• Page excerpt:
------------------------------------
Q: Is this a particularly autistic thing, to think in terms of pictures?
A: No, other people think in pictures, too. Non-autistic people think in pictures. I'm just an extreme visual thinker.
Q: How would you explain to a non-autistic person how the brain of an autistic person works?
A: First of all, it works bottom-up rather than top-down. Most scientists have to have a hypothesis before they experiment. My method is to collect data and then see what happens. It takes lots of small amounts of info to put them together to find what it means.
Q: Can you understand the thinking of people who think in words?
A: Not usually. People who are good at playing the futures market in cattle do not understand my drawings. I show them a drawing and build it, and they decide they hate it and cannot visualize it from the drawing. They just don't understand a drawing. Me, I can look at the drawing and see a finished job. But the futures market is beyond my understanding.
Q: Have you made all the manifestations of your autism work for you, rather than keep you down? Or are there still manifestations of your autism that give you trouble?
A: I have to take antidepressants to keep my anxiety controlled. I had a brain scan done that showed that my fear center in my brain is three times bigger than normal. I'm hyper-vigilant and always worried something might go wrong. It's now tamped down with medication.
Q: How does your autism help you understand animals?
A: Thinking in pictures is how an animal thinks. They don't think in verbal language. Their thinking is sensory-based. … Animals communicate by tone of voice. It provides a lot of emotional information. It's the tone-of-voice communication rather than words themselves. Dogs can tell if you are happy, upset or angry just by what [an owner] does with his voice. You could say to a dog, "I just hate you; you are just awful," and he'd be wagging his tail because of your tone of voice.
Q: You have gone from being famous among a small group of people in the autism community to being famous worldwide. How has fame affected your life? Do you like it?
A: I feel it's a responsibility. I have to make sure I give people a lot of correct information. It's a lot of work. I like doing what I do professionally. I have to fight to keep that. I don't want to give up that.
Q: Did the film depict your life accurately? What do you think of Claire Danes' performance as you?
A: I thought she did a fantastic job. They depicted my life pretty accurately. My projects were accurate. I designed all the things [shown in the film]. It depicted my visual thinking accurately, my anxiety accurately, my science teacher accurately. Some events they had to switch around and compress.
Q: Do you think the movie has had an effect on the public perception of autism and autistic people?
A: I think it has. The thing is, half the Silicon Valley has mild autism. You wouldn't have a computer to type on if it wasn't for autistic genetics. If you disconnect the social circuits in your brain, there are more circuits to do fun, deep stuff like design computers. ... If you get a little bit of autism disconnect, you get a brilliant geek running important companies. ... In a lot of school systems, Einstein would be labeled autistic.
------------------------------------
• Stored data:
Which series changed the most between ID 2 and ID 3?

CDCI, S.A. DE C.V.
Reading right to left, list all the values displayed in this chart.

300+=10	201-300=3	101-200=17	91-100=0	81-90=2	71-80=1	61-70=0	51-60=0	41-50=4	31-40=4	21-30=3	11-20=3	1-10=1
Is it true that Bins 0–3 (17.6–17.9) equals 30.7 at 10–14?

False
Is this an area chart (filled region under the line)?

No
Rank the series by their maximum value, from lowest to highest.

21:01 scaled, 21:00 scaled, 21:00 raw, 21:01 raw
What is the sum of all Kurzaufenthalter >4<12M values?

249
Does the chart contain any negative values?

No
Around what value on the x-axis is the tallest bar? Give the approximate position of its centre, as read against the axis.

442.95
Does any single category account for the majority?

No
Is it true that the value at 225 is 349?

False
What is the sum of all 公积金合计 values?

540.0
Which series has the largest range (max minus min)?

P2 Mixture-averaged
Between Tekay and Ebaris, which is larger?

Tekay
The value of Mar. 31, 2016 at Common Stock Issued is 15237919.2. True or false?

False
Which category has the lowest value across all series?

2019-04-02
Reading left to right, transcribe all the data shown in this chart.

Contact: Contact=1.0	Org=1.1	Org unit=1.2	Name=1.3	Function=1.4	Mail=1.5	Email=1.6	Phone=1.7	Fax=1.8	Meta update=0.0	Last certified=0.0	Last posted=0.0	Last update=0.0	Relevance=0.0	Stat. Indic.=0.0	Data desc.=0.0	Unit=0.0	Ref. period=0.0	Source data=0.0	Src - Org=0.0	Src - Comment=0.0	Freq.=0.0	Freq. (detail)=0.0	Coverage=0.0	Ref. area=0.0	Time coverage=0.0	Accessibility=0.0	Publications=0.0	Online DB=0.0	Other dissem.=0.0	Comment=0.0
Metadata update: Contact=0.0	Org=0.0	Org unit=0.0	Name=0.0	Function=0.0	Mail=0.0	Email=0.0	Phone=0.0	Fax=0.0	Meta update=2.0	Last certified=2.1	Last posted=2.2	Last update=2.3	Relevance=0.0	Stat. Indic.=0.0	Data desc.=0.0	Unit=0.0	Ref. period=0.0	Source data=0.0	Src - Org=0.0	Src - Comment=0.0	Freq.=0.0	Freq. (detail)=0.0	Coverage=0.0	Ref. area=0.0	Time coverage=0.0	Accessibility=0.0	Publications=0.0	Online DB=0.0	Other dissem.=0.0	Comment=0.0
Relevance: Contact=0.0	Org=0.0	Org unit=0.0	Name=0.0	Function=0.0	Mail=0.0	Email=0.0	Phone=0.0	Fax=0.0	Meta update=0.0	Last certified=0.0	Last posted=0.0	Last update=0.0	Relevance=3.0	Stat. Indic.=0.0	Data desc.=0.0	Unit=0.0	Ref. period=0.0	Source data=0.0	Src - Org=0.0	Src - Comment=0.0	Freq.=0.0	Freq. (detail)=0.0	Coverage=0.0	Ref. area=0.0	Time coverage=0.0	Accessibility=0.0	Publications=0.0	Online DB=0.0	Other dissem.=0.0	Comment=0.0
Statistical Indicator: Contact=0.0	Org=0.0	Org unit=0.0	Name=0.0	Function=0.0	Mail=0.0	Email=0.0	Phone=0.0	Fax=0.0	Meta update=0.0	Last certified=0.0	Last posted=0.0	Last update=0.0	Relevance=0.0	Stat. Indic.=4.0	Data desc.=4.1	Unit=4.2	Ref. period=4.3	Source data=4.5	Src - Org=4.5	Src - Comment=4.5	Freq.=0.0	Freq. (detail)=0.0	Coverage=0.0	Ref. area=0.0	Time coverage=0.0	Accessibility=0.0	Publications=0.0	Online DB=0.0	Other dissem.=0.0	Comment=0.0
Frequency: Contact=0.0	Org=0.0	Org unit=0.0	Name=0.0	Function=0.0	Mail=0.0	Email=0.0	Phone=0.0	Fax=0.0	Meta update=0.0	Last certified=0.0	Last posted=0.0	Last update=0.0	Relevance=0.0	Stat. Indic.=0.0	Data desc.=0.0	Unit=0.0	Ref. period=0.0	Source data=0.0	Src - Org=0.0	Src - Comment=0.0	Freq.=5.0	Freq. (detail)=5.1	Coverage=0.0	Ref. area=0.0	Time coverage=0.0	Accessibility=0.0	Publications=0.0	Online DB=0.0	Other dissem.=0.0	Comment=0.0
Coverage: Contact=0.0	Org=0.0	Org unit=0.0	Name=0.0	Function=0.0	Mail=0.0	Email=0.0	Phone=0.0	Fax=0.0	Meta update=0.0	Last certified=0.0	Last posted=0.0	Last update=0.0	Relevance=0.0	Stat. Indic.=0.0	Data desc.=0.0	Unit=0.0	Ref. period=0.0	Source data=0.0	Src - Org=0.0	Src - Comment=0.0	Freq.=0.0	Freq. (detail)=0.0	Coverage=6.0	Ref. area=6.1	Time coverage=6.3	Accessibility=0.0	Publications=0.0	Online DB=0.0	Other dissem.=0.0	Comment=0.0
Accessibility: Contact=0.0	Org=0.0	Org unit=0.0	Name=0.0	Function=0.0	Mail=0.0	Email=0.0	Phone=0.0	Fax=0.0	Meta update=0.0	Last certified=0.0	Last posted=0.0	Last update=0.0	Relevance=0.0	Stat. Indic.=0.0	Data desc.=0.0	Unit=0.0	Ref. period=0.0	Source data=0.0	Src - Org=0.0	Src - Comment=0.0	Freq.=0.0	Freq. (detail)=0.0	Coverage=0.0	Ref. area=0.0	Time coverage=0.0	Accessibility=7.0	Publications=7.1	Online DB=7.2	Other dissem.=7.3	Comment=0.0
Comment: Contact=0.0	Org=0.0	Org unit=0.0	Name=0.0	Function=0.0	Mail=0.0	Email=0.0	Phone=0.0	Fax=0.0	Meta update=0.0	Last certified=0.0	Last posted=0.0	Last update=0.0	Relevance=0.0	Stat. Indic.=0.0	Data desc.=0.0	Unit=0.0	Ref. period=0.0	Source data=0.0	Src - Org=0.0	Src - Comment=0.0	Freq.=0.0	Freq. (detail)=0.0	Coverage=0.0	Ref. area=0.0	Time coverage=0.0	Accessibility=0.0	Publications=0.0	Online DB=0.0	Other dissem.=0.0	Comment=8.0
------------------------------------
• Action item: Please answer from the interview: how much larger than normal did the brain scan show the fear center to be?

• Answer section: Three times bigger than normal.